We often speak about how Camp UP is all about creating a family. But some of us are lucky enough to share camp with actual blood relations. Head coach Erin Curme is one of the lucky few—her brother, Dan Curme, also coaches at Camp UP. Here Erin reflects on the power of camp and sharing with siblings and other nuclear family members:

As camp UP 2014 comes to a close, I’m reflecting on what it has meant to be part of a family unit at camp. My big brother Dan was one of the first UP staff, and he has been here at camp every summer since the beginning. This year, I had the opportunity to coach alongside him as part of staff, and the experience was one of the best of my life. I finally got to watch him doing all of the things I have heard, watched, and read about as I have followed his story with Ultimate Peace for the last five years.

There are many families that come to this place together, and each has its own dynamic. I watch Nancy Melrose and David Barkan famously whisper-arguing about schedule changes during all-camp meetings. I watch Mickey, Nadav, and UV (Yuval) Pearl singing together in the corner, giggling while taking breaks with rounds of tri-convergence, a game where they all try to say the same word at the same time (which, may I add, is successful for the three of them way too often). I coached this year with Dani and Tala Glass, a pair of cousins who interact gracefully and beautifully with only eye contact and bring the Glass family energy to every game of “Pterodactyl,” making me laugh until I cry.

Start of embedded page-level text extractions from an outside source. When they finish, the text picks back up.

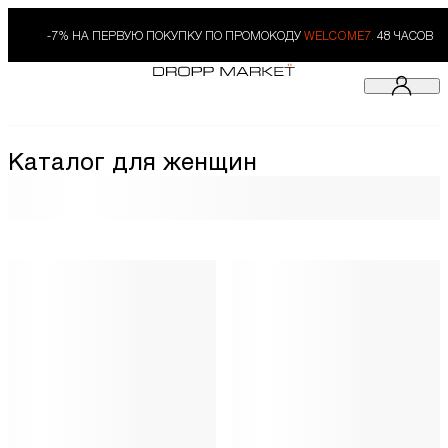
-7% НА ПЕРВУЮ ПОКУПКУ ПО ПРОМОКОДУ
WELCOME7.
48 ЧАСОВ
Каталог для женщин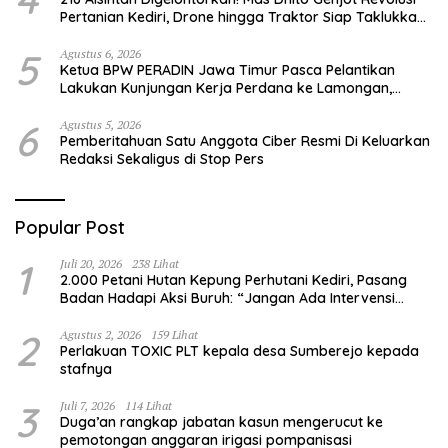
Pertanian Kediri, Drone hingga Traktor Siap Taklukkan
Krisis Regenerasi Petani
5
Agustus 6, 2026
Ketua BPW PERADIN Jawa Timur Pasca Pelantikan
Lakukan Kunjungan Kerja Perdana ke Lamongan,
Perkuat Sinergitas Organisasi
6
Agustus 5, 2026
Pemberitahuan Satu Anggota Ciber Resmi Di Keluarkan
Redaksi Sekaligus di Stop Pers
Popular Post
1
Juli 20, 2026
238 Lihat
2.000 Petani Hutan Kepung Perhutani Kediri, Pasang
Badan Hadapi Aksi Buruh: “Jangan Ada Intervensi
Pengelolaan Hutan”
2
Agustus 2, 2026
159 Lihat
Perlakuan TOXIC PLT kepala desa Sumberejo kepada
stafnya
3
Juli 7, 2026
114 Lihat
Duga’an rangkap jabatan kasun mengerucut ke
pemotongan anggaran irigasi pompanisasi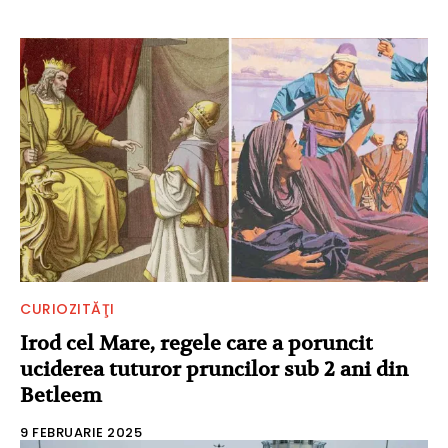
CURIOZITĂŢI
Irod cel Mare, regele care a poruncit
uciderea tuturor pruncilor sub 2 ani din
Betleem
9 FEBRUARIE 2025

Dan and I are no different; we bring our own Curme flare to staff, making sarcastic jokes about missing swimsuits and ceramic mugs and holding awkwardly long eye contact across the dining hall. Multiple families populate and help create the atmosphere here at camp, and watching and experiencing all of these interactions on staff is, simply, beautiful.

Not everyone on staff is part of a family unit connected by a name or a bloodline, but we are all part of the Ultimate Peace family, and that is what I think we’re trying to create for our staff and for our kids every time we come here. As a staff, we live together, laugh together, cry together, eat our meals together, joke together, and exist in the closest thing to a family I have experienced outside of my own. When we bring that energy, both from the real family units on staff and from our created staff family, it spreads to our kids and into our teams. This is what creates the atmosphere at camp. This is what fuels real change. This is what we’re here to do. Thanks to my own brother, and to all of my UP family for a great week of camp. I love you, and I’m proud to be part of your family.